◆ Assignment:
Rewrite all of the material with "top-left" changed to "upper-left", keeping every other word and number the same. Leave the pictures out of your answer.

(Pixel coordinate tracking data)
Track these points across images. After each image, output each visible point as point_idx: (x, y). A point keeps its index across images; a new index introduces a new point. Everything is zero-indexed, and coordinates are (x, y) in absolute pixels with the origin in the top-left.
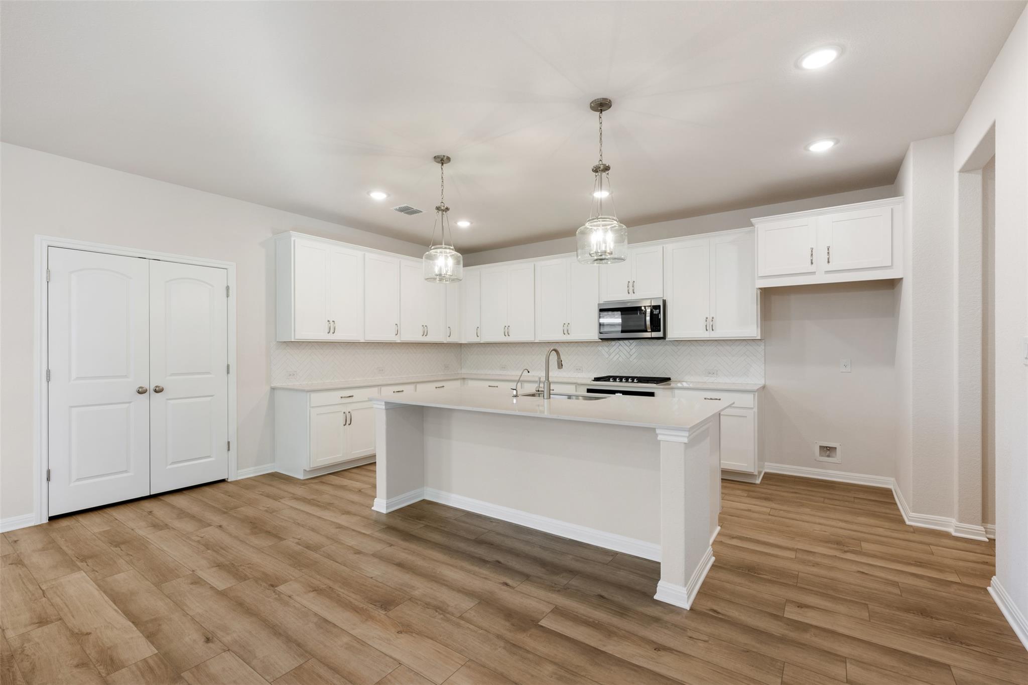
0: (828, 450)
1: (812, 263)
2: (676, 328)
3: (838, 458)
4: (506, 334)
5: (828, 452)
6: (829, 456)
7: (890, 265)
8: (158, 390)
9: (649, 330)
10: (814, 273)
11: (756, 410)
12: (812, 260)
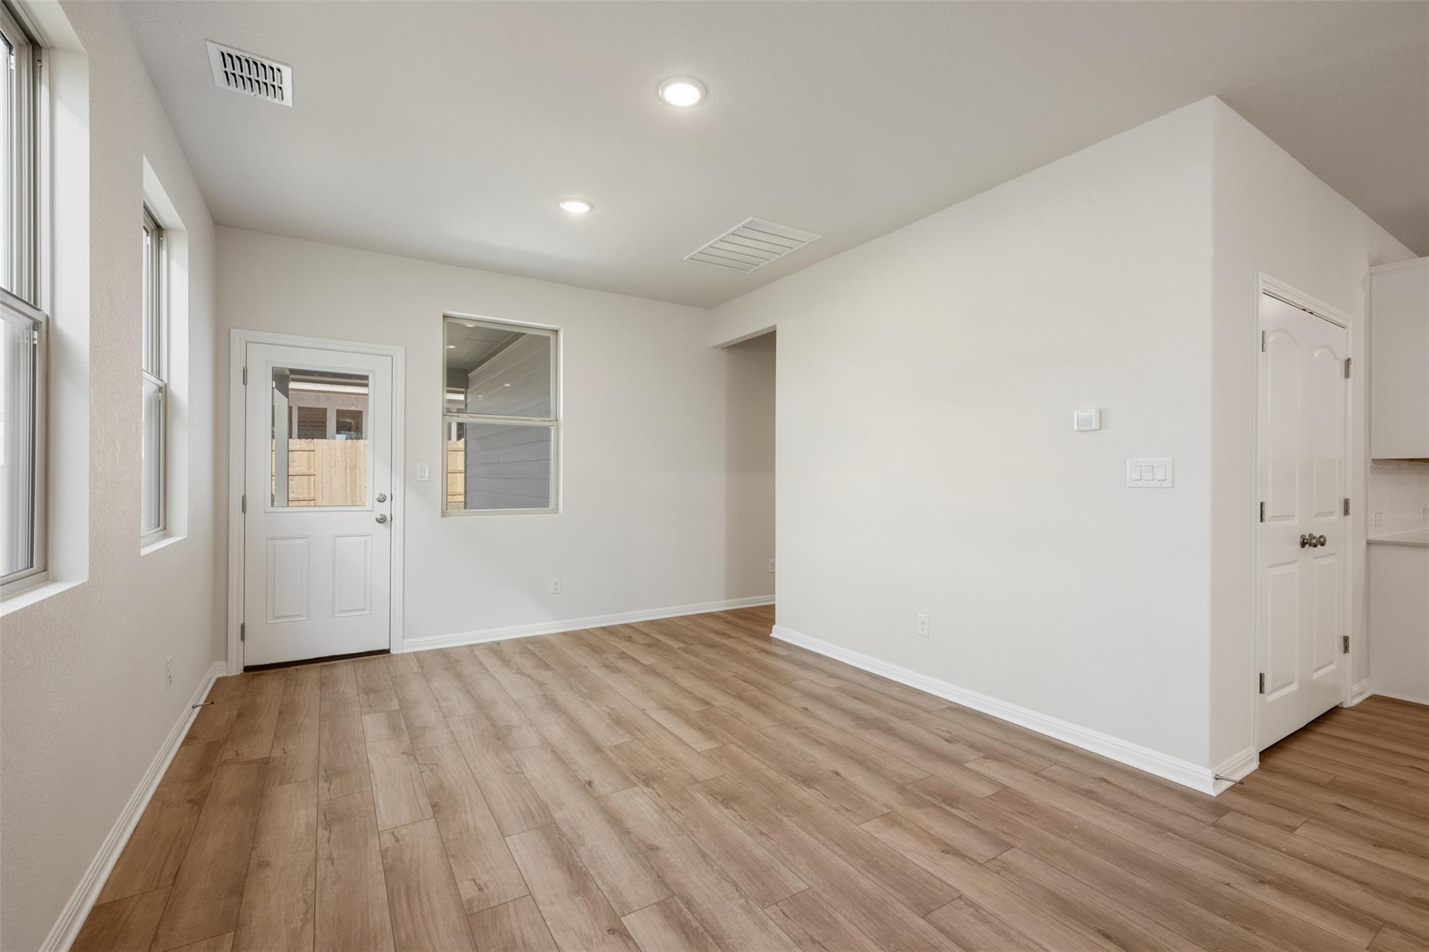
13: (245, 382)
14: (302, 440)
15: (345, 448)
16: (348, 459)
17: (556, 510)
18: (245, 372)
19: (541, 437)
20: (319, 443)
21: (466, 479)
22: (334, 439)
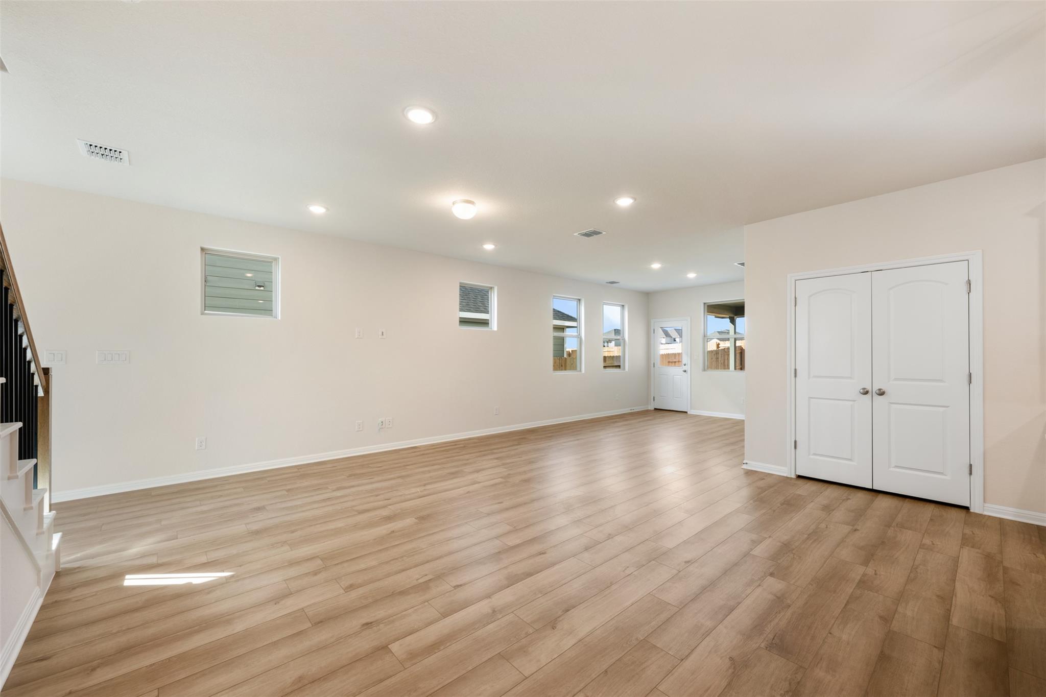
8: (881, 393)
18: (654, 330)
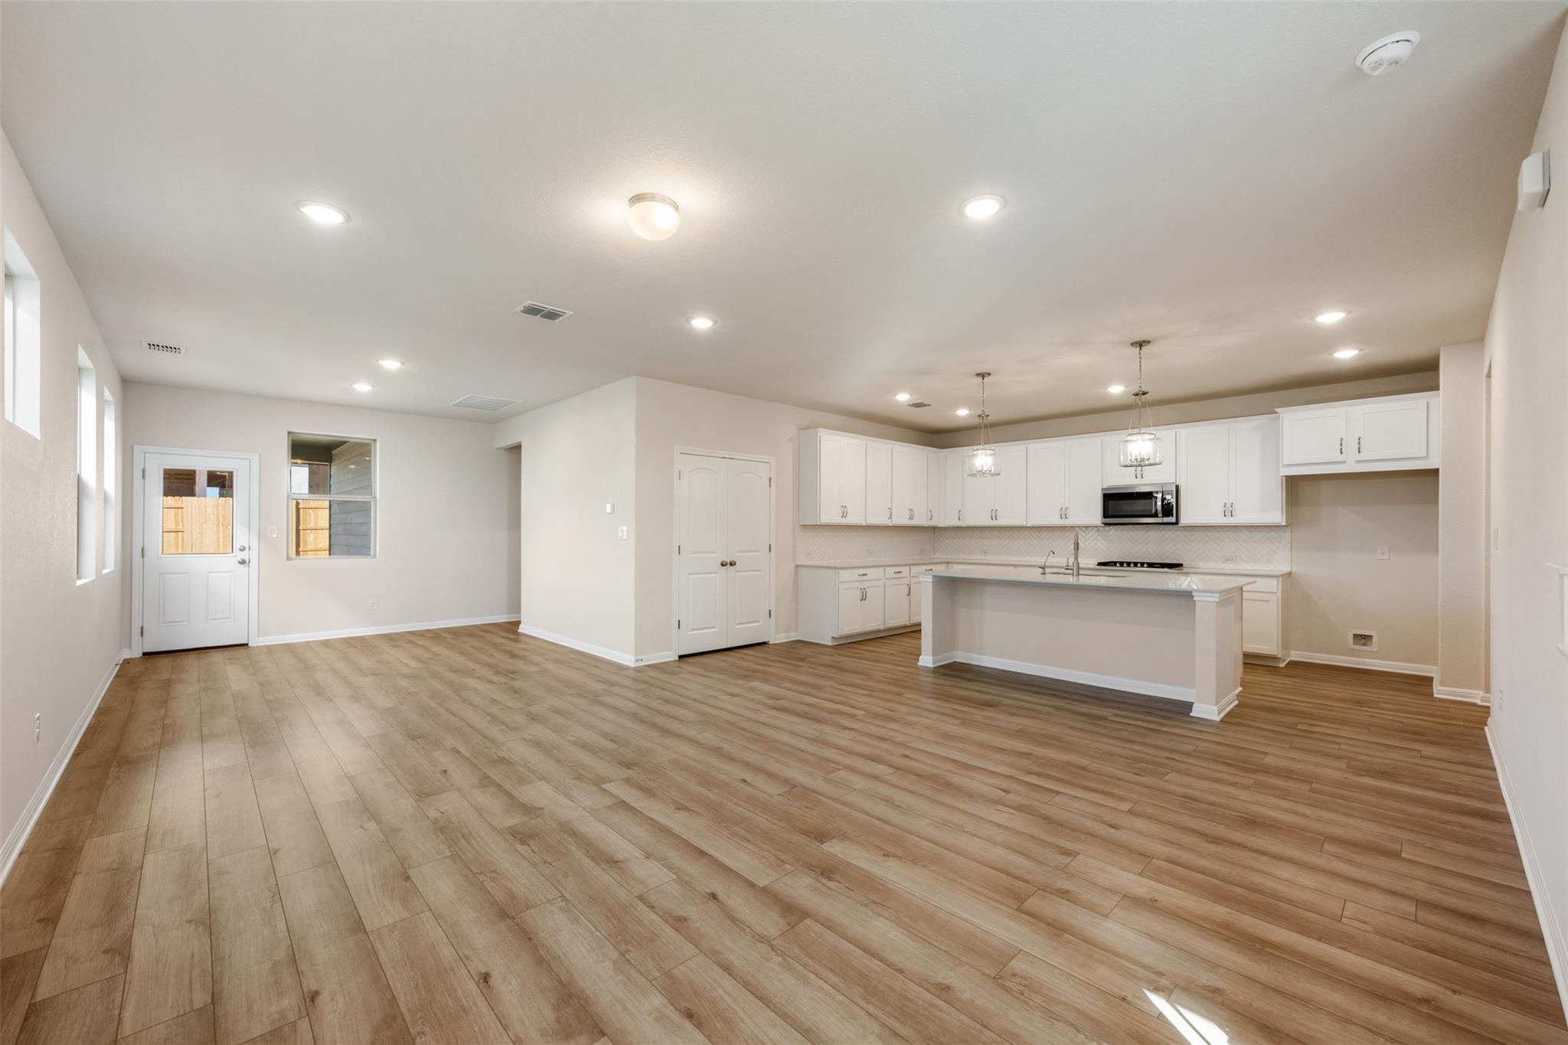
0: (1363, 639)
1: (1341, 453)
2: (1189, 515)
3: (1375, 645)
4: (994, 517)
5: (1363, 641)
6: (1364, 645)
7: (1425, 455)
8: (732, 564)
9: (1160, 515)
10: (1344, 462)
11: (1279, 594)
12: (1341, 449)
13: (144, 477)
14: (169, 498)
15: (218, 506)
16: (220, 516)
17: (375, 556)
18: (144, 471)
19: (365, 509)
20: (186, 501)
21: (330, 535)
22: (205, 496)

◆ Task result:
Track these points across images. After each image, output each visible point as point_idx: (x, y). A point keeps its index across images; a new index introduces a new point. Everything is zero-indexed, and coordinates are (x, y) in absolute pixels with the origin in the upper-left.
0: (828, 450)
1: (812, 263)
2: (676, 328)
3: (838, 458)
4: (506, 334)
5: (828, 452)
6: (829, 456)
7: (890, 265)
8: (158, 390)
9: (649, 330)
10: (814, 273)
11: (756, 410)
12: (812, 260)
13: (245, 382)
14: (302, 440)
15: (345, 448)
16: (348, 459)
17: (556, 510)
18: (245, 372)
19: (541, 437)
20: (319, 443)
21: (466, 479)
22: (334, 439)
8: (881, 393)
18: (654, 330)
0: (1363, 639)
1: (1341, 453)
2: (1189, 515)
3: (1375, 645)
4: (994, 517)
5: (1363, 641)
6: (1364, 645)
7: (1425, 455)
8: (732, 564)
9: (1160, 515)
10: (1344, 462)
11: (1279, 594)
12: (1341, 449)
13: (144, 477)
14: (169, 498)
15: (218, 506)
16: (220, 516)
17: (375, 556)
18: (144, 471)
19: (365, 509)
20: (186, 501)
21: (330, 535)
22: (205, 496)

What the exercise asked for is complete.